Damar menutup forum alumni kemudian mengunci handphonenya. Kedua matanya sudah tidak bisa diajak berkompromi untuk tetap terbuka. Damar sangat mengantuk dan ingin tidur secepatnya.
Damar membuka langkah menuju ranjang. Kemudian mendaratkan tubuhnya di atas kasur yang empuk itu. Pikiran Damar tiba-tiba menerawang. Damar mendadak memikirkan Nara. Fase yang selalu terjadi pada saat orang jatuh cinta. Bayangan wajah Nara yang cantik, serta senyumannya yang indah. Hal itu terus terbayang dan memenuhi isi kepala Damar.

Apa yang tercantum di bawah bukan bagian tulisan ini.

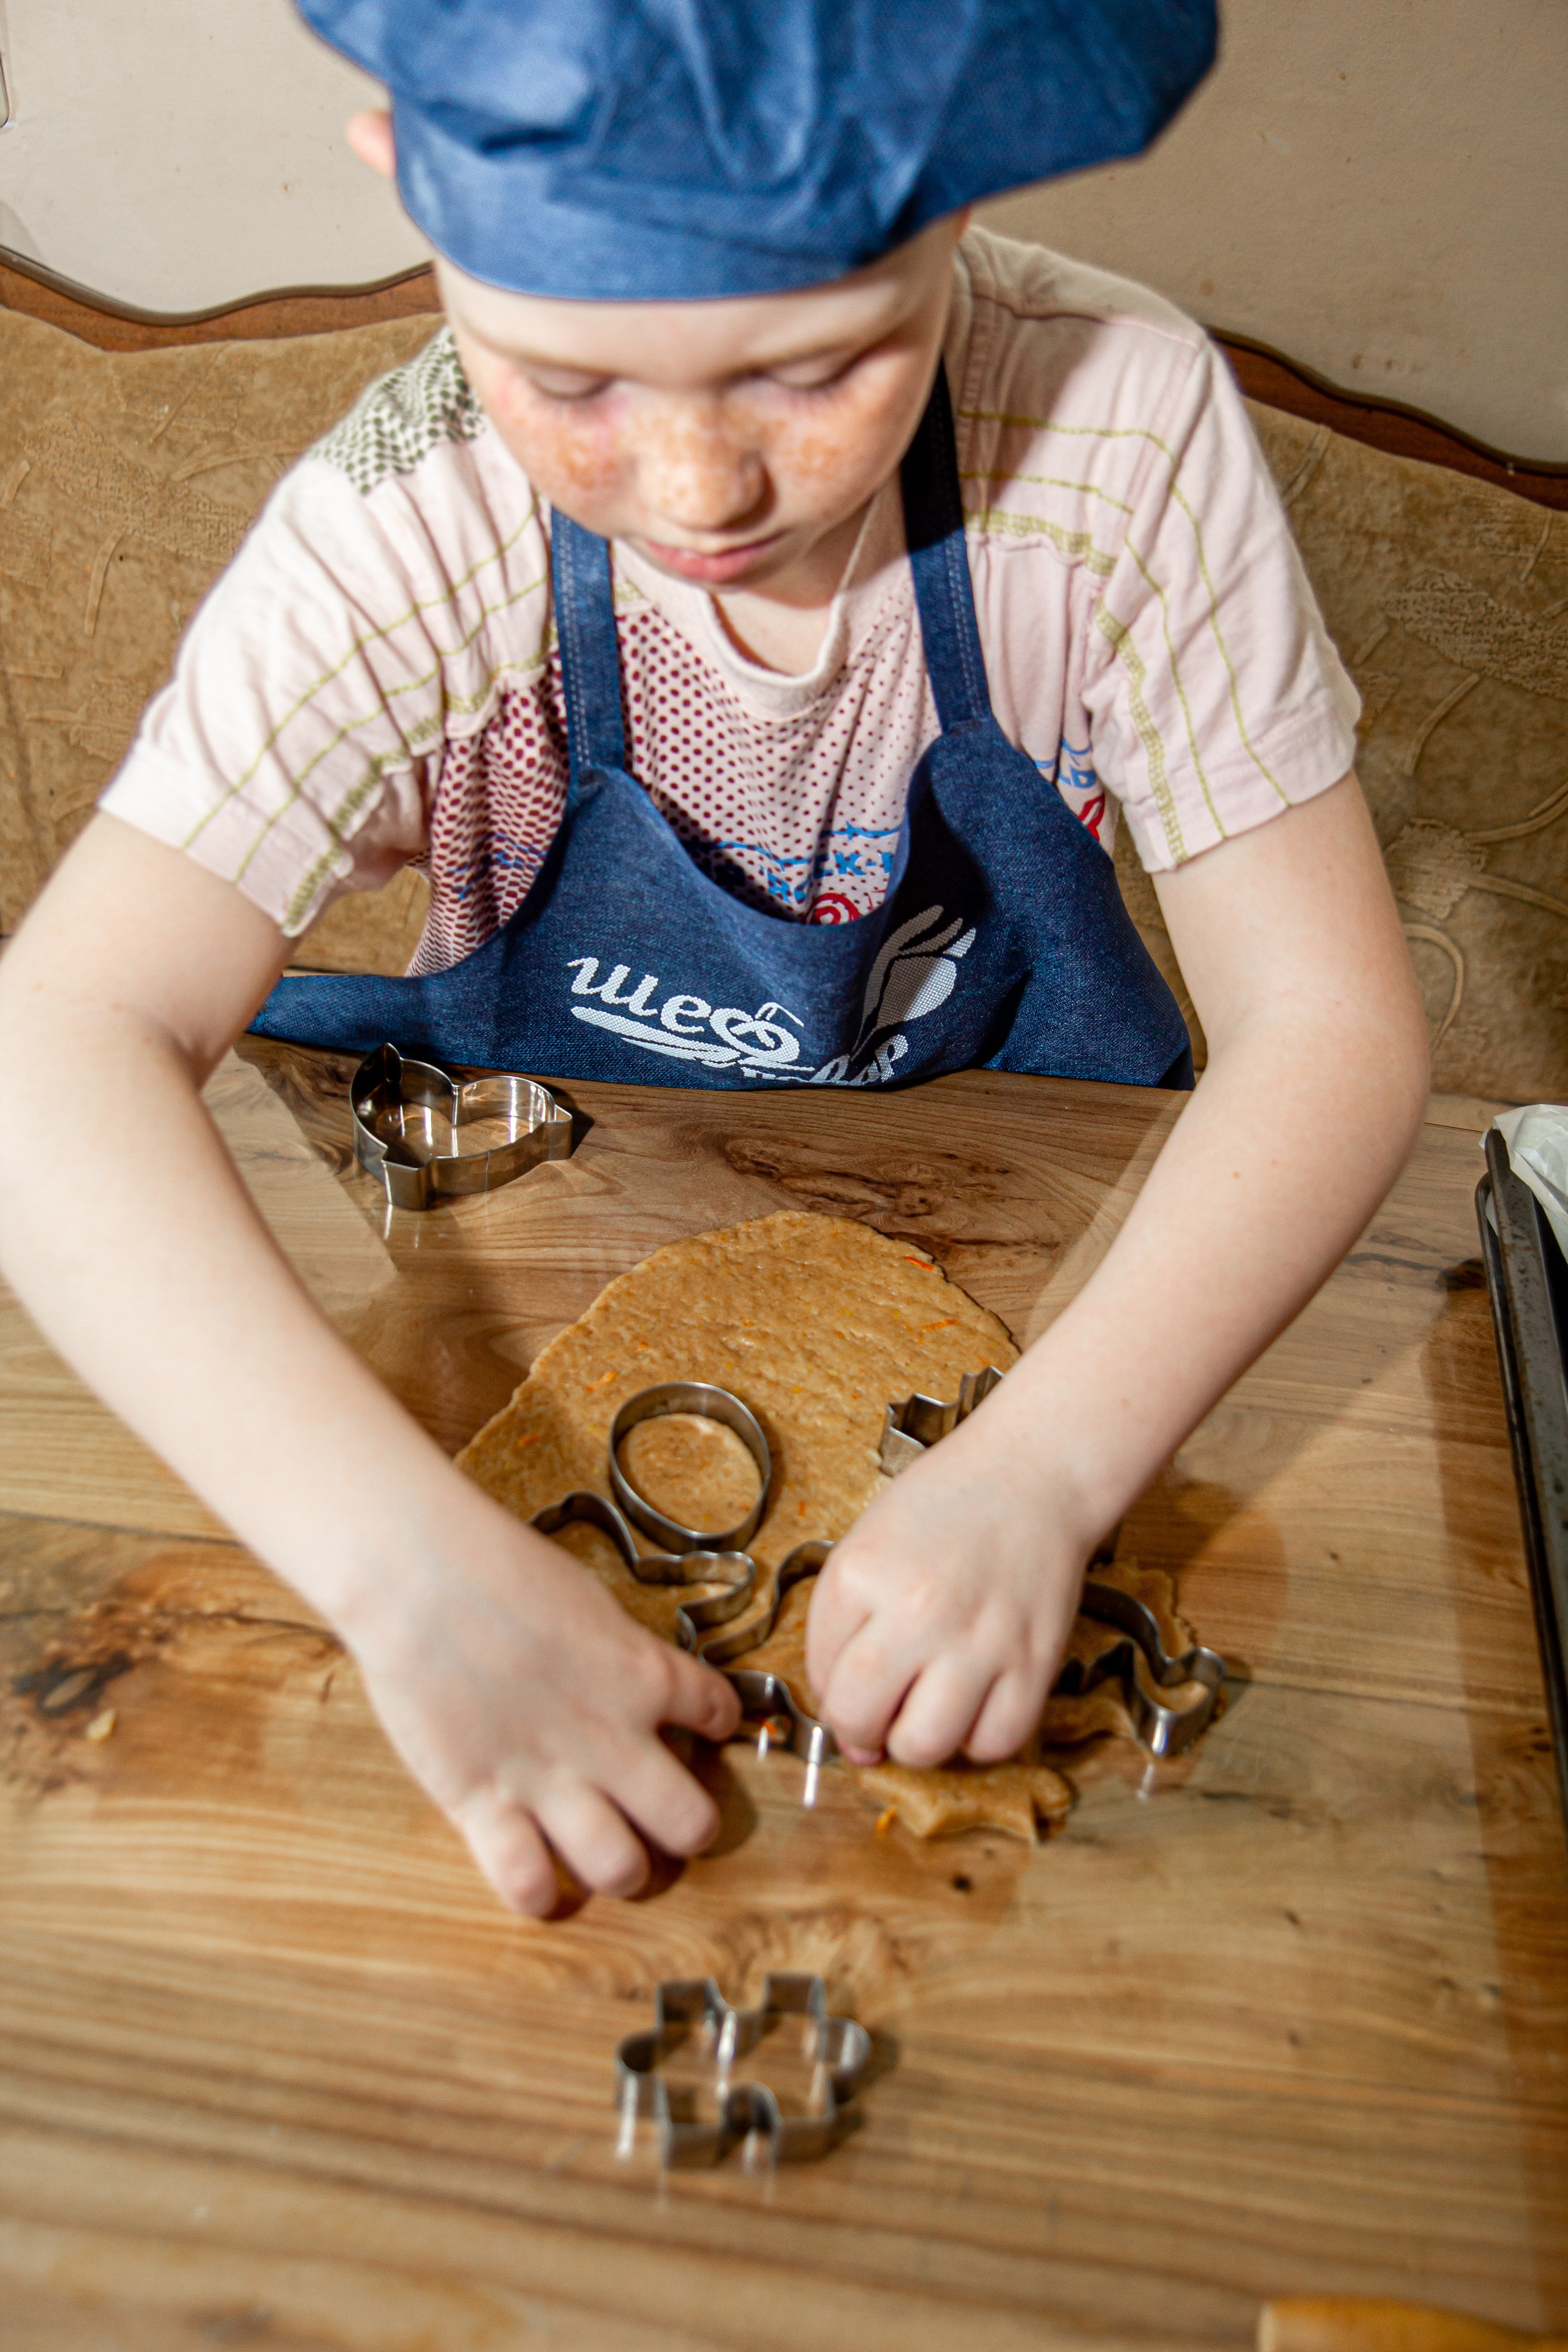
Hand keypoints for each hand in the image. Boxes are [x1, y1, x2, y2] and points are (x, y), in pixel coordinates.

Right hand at [346, 1496, 740, 1914]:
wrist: (418, 1576)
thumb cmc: (498, 1569)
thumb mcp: (588, 1602)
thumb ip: (622, 1655)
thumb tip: (641, 1683)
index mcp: (644, 1675)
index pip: (718, 1713)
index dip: (716, 1723)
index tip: (700, 1725)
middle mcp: (610, 1738)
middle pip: (690, 1823)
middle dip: (687, 1830)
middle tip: (664, 1819)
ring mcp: (547, 1779)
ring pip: (620, 1869)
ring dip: (623, 1869)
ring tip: (608, 1854)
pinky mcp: (481, 1804)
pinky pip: (527, 1883)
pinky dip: (541, 1894)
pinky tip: (541, 1876)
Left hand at [804, 1417, 1091, 1767]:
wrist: (1033, 1475)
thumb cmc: (945, 1506)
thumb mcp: (867, 1544)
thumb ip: (840, 1622)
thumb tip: (839, 1708)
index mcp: (861, 1575)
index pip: (821, 1677)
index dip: (832, 1693)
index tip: (852, 1683)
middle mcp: (916, 1611)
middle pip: (860, 1721)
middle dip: (861, 1732)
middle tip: (880, 1715)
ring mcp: (979, 1641)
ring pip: (925, 1746)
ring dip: (916, 1743)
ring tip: (925, 1710)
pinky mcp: (1034, 1662)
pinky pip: (995, 1742)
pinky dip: (979, 1738)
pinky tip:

Faktanya, setelah Kania meninggal dunia bertahun-tahun yang lalu. Damar baru bisa membuka hatinya untuk wanita lain. Dan wanita itu tidak lain adalah Nara—karyawannya sendiri. Dan sekarang, Damar telah memantapkan hatinya untuk mendapatkan Nara. Syukur-syukur dia berhasil meluluhkan hati wanita itu dan hubungan mereka berjalan dengan lancar. Memikirkannya saja sudah membuat Damar merasa berdebar.
“Sesulit apapun itu dan sebesar apapun usaha yang diperlukan. Aku yakin bisa membuat kamu jadi milikku, Genara,” gumam Damar begitu yakin.